Gerçi mübalâğa itibariyle hakîkata bir cihette muhaliftir, fakat kimsesiz, garîb ve düşmanları pek çok ve onun yardımcılarını kaçıracak çok esbâb varken, insafsız çok mu’terizlere karşı sırf yardımcılarının kuvve-i ma’nevîyelerini takviye etmek ve kaçmaktan kurtarmak ve mübalâğalı medhedenlerin şevklerini kırmamak için onların medihlerini Nurlara çevirip bütün bütün reddetmediği halde onun bu kabir kapısındaki hizmet-i îmaniyesini dünya cihetine çevirmeğe çalışan ba’zı resmî me’murların ne derece haktan, kanundan, insaftan uzak düştükleri anlaşılır.
Dileğim:
Bir ay evvel bize verilen kırk sahifelik iddianâmeyi birisi yanıma gelip bana okumağa imkân bulamadığından, bugün on bir Hazîran’da yeni olarak iddianameyi bana okudular. Ben dinledim. Gördüm ki, size yazdığım iki ay evvel itiraznamem, bir aya yakın evvelde itiraznamemin tetimmesi ve lâhikası, hem Ankara’nın altı makamatına hem makamınıza da verilmiş. İşte bu itiraznâme, o iddianâmeyi esasiyle kesiyor ve reddediyor. Yeniden iddianâmeye karşı itirazname yazmağa hiç lüzum görmüyorum. Yalnız iki-üç noktayı makam-ı iddiaya hatırlatmak nev’inden derim ki:
Ben iddianameyi nazar-ı itibara alıp cevab vermediğimin sebebi, bizi beraat ettiren üç âdil mahkemenin haysiyetini kırmamak ve ihânet etmemek içindir. Çünkü o mahkemeler, şimdi iddianâmedeki esasları tamamiyle inceden inceye tedkikten sonra bize beraat vermişler. Onların beraatini hiçe saymak, adliyenin şerefine ilişmektir.

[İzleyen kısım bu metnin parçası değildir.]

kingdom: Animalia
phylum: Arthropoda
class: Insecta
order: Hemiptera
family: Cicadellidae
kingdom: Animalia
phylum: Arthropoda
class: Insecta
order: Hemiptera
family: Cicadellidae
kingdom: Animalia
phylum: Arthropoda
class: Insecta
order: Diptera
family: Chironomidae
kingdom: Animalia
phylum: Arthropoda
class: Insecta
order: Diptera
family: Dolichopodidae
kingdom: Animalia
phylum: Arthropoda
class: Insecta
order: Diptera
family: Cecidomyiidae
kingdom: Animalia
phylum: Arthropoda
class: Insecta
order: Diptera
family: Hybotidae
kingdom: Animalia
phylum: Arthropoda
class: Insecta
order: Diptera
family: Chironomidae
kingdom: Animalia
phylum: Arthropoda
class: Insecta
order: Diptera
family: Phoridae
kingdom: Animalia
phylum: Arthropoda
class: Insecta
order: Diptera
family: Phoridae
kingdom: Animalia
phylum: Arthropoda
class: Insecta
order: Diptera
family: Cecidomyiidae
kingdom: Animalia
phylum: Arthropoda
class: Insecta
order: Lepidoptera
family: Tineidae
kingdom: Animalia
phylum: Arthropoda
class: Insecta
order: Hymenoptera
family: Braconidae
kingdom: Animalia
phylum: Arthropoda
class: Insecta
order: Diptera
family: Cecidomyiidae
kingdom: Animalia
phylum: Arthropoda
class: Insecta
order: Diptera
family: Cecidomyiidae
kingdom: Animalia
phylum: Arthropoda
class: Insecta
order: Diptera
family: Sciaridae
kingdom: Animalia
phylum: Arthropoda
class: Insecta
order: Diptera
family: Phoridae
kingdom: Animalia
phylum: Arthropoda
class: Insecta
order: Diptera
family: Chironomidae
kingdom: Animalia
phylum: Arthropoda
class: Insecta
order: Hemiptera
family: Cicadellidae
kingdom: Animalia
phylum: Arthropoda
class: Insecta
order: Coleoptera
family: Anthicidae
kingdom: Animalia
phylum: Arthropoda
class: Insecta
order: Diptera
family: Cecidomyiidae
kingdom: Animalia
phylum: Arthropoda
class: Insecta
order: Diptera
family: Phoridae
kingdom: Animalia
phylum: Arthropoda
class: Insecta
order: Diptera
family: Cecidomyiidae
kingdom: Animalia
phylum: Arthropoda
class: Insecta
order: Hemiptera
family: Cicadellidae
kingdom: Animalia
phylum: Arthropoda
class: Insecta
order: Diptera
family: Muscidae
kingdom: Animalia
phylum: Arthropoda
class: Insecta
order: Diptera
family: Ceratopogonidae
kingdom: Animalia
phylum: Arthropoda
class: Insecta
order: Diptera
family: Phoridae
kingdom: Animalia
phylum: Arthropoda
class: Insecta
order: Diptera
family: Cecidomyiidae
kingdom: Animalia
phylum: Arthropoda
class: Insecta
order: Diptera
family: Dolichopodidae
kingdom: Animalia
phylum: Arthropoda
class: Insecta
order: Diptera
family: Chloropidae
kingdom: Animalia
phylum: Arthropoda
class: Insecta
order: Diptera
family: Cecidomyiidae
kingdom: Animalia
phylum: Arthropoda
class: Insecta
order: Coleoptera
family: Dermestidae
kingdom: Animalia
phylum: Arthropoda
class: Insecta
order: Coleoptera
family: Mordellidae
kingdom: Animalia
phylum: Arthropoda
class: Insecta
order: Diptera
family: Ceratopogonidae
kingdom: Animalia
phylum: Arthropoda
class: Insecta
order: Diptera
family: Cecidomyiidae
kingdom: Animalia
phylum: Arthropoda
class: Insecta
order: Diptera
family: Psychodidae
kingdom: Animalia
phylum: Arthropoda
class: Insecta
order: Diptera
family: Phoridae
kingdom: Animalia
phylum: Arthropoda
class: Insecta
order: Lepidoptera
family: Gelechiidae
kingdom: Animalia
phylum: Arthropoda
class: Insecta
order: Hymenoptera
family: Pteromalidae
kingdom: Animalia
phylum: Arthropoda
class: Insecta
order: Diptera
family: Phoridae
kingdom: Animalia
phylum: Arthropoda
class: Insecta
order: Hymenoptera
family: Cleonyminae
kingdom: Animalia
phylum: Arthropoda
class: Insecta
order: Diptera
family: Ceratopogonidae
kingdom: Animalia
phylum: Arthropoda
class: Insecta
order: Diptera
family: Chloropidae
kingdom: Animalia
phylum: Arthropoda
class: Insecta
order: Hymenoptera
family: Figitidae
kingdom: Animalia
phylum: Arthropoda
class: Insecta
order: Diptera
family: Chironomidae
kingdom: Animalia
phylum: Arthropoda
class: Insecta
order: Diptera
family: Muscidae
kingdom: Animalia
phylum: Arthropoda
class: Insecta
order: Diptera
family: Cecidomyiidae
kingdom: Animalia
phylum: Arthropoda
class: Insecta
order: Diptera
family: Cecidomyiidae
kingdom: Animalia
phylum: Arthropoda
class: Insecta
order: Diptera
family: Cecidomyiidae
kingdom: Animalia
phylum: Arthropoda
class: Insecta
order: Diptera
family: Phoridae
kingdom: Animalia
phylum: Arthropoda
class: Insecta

İkinci Nokta: Makam-ı iddiâ, cerbezesiyle binler mesâil içinde bir-iki mes’eleye, hatırımıza gelmiyen ba’zı ma’naları vererek hem ilmi Resaildeki o mesâiller Nur’un büyük mecmûaları Mısır Câmi-ül Ezher uleması ve Şam-ı Şerif büyük âlimleri ve Mekke-i Mükerreme ve Medine-i Münevvere’nin müdakkik hocaları ve Haleb ve husûsan Diyânet riyasetinin muhakkik âlimleri onları görüp kemâl-i takdirle tahsin ve tasdik ettikleri halde, hocavâri ve âlimâne ba’zı ilmî itirazları bu iddianâmede hayretle ve taaccüble gördüm.